Bolsonaro voltou a afirmar que lembra “à Nação Brasileira que as Forças Armadas estão sob a autoridade suprema do Presidente da República” e que “as mesmas destinam-se à defesa da Pátria, à garantia dos poderes constitucionais e, por iniciativa de qualquer destes, da lei e da ordem”.
Horas antes, Fux expediu liminar para disciplinar regras de atuação das Forças Armadas à luz da Constituição. Disse que o poder de “chefia das Forças Armadas é limitado” e que não há margem para interpretações que permitam sua utilização para “indevidas intromissões” no funcionamento dos outros Poderes.

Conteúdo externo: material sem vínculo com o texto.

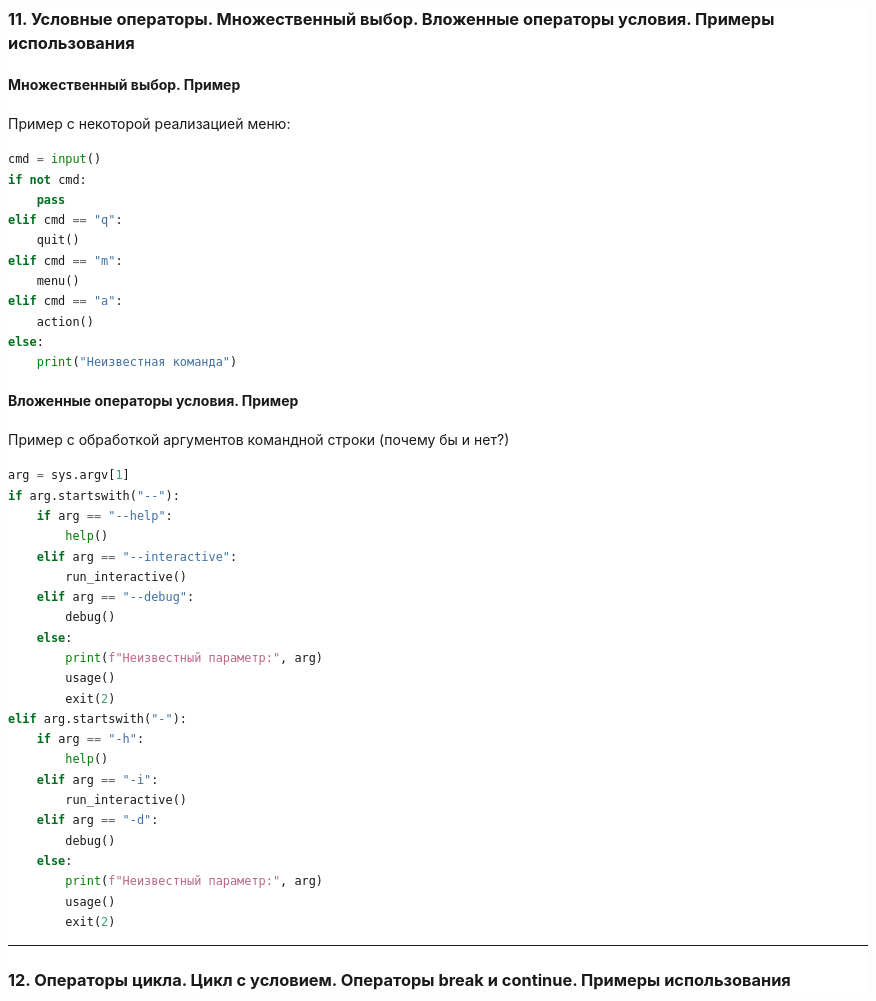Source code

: 
### 11. Условные операторы. Множественный выбор. Вложенные операторы условия. Примеры использования

#### Множественный выбор. Пример

Пример с некоторой реализацией меню:
```py
cmd = input()
if not cmd:
    pass
elif cmd == "q":
    quit()
elif cmd == "m":
    menu()
elif cmd == "a":
    action()
else:
    print("Неизвестная команда")
```

#### Вложенные операторы условия. Пример

Пример с обработкой аргументов командной строки (почему бы и нет?)
```py
arg = sys.argv[1]
if arg.startswith("--"):
    if arg == "--help":
        help()
    elif arg == "--interactive":
        run_interactive()
    elif arg == "--debug":
        debug()
    else:
        print(f"Неизвестный параметр:", arg)
        usage()
        exit(2)
elif arg.startswith("-"):
    if arg == "-h":
        help()
    elif arg == "-i":
        run_interactive()
    elif arg == "-d":
        debug()
    else:
        print(f"Неизвестный параметр:", arg)
        usage()
        exit(2)
```

---

### 12. Операторы цикла. Цикл с условием. Операторы break и continue. Примеры использования

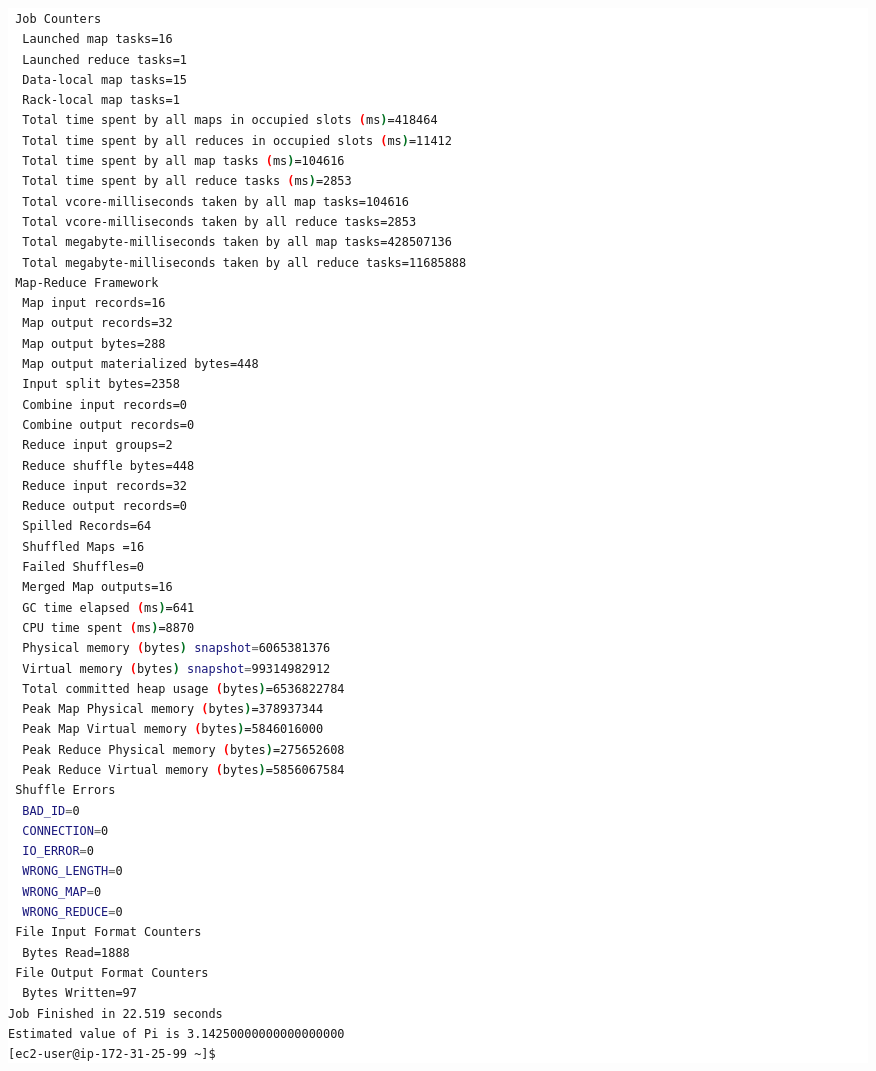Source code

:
 ```bash
 Job Counters 
  Launched map tasks=16
  Launched reduce tasks=1
  Data-local map tasks=15
  Rack-local map tasks=1
  Total time spent by all maps in occupied slots (ms)=418464
  Total time spent by all reduces in occupied slots (ms)=11412
  Total time spent by all map tasks (ms)=104616
  Total time spent by all reduce tasks (ms)=2853
  Total vcore-milliseconds taken by all map tasks=104616
  Total vcore-milliseconds taken by all reduce tasks=2853
  Total megabyte-milliseconds taken by all map tasks=428507136
  Total megabyte-milliseconds taken by all reduce tasks=11685888
 Map-Reduce Framework
  Map input records=16
  Map output records=32
  Map output bytes=288
  Map output materialized bytes=448
  Input split bytes=2358
  Combine input records=0
  Combine output records=0
  Reduce input groups=2
  Reduce shuffle bytes=448
  Reduce input records=32
  Reduce output records=0
  Spilled Records=64
  Shuffled Maps =16
  Failed Shuffles=0
  Merged Map outputs=16
  GC time elapsed (ms)=641
  CPU time spent (ms)=8870
  Physical memory (bytes) snapshot=6065381376
  Virtual memory (bytes) snapshot=99314982912
  Total committed heap usage (bytes)=6536822784
  Peak Map Physical memory (bytes)=378937344
  Peak Map Virtual memory (bytes)=5846016000
  Peak Reduce Physical memory (bytes)=275652608
  Peak Reduce Virtual memory (bytes)=5856067584
 Shuffle Errors
  BAD_ID=0
  CONNECTION=0
  IO_ERROR=0
  WRONG_LENGTH=0
  WRONG_MAP=0
  WRONG_REDUCE=0
 File Input Format Counters 
  Bytes Read=1888
 File Output Format Counters 
  Bytes Written=97
Job Finished in 22.519 seconds
Estimated value of Pi is 3.14250000000000000000
[ec2-user@ip-172-31-25-99 ~]$
```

Segundo o ministro, em linha com seus demais colegas de tribunal, “a missão institucional das Forças Armadas na defesa da Pátria, na garantia dos poderes constitucionais e na garantia da lei e da ordem não acomoda o exercício de poder moderador entre os poderes Executivo, Legislativo e Judiciário”.
No início da semana, o ministro Dias Toffoli afirmou: “As Forças Armadas sabem muito bem que o Art. 142 da Constituição não lhes dá o papel de poder moderador”. E Gilmar Mendes, que cabe a elas “proteger os poderes constitucionais e atuar na defesa da lei e da ordem”. Interpretar a Constituição é tarefa do Supremo Tribunal.
E assim terminou a semana onde Bolsonaro, aos olhos de alguns observadores da política, parecia disposto a não confrontar mais os demais Poderes e nem a desatar mais crises que só tencionam o país. Bolsonaro jamais deixará de ser o que sempre foi – um militar anarquista com vocação de ditador. É da sua natureza.
E pelo jeito, não só da dele. O general Mourão, quando na ativa, chegou a ser punido por declarações políticas consideradas incorretas. Na campanha eleitoral de 2018, admitiu que o governo pudesse aplicar um “autogolpe” para se fortalecer. Como vice, fantasiou-se de cordeiro. Recentemente, despiu a fantasia.
A falsa mansidão de Bolsonaro não o impediu em menos de uma semana de assinar uma Medida Provisória para permitir que o ministro da Educação nomeasse interventores de universidades durante o período da pandemia. Por ferir a Constituição, o presidente do Senado devolveu a medida e Bolsonaro a revogou.
Também não o impediu de estimular seus devotos a invadirem hospitais a pretexto de filmá-los e conferir se estavam vazios. Missão dada, missão cumprida. Um grupo de cinco invadiu o Hospital Ronaldo Gazolla, unidade de referência no tratamento da Covid-19, no Rio, chutou portas e derrubou computadores.
Por ordem de Bolsonaro, o Ministério da Saúde tentou esconder o número de mortos pela doença, recuando em seguida graças a uma mais uma decisão do Supremo Tribunal Federal. O Ministério da Mulher e dos Direitos Humanos não fez diferente: em relatório, omitiu os dados sobre a violência policial no país.
Porque hoje é sábado e ainda restam horas para que a semana termine, não se pode descartar a produção de novos fatos por um governo empenhado em normalizar a insanidade. A propósito: o ministro da Defesa de Bolsonaro será outra vez obrigado a explicar em nota o que quis dizer na nota anterior? Já fez isso duas vezes.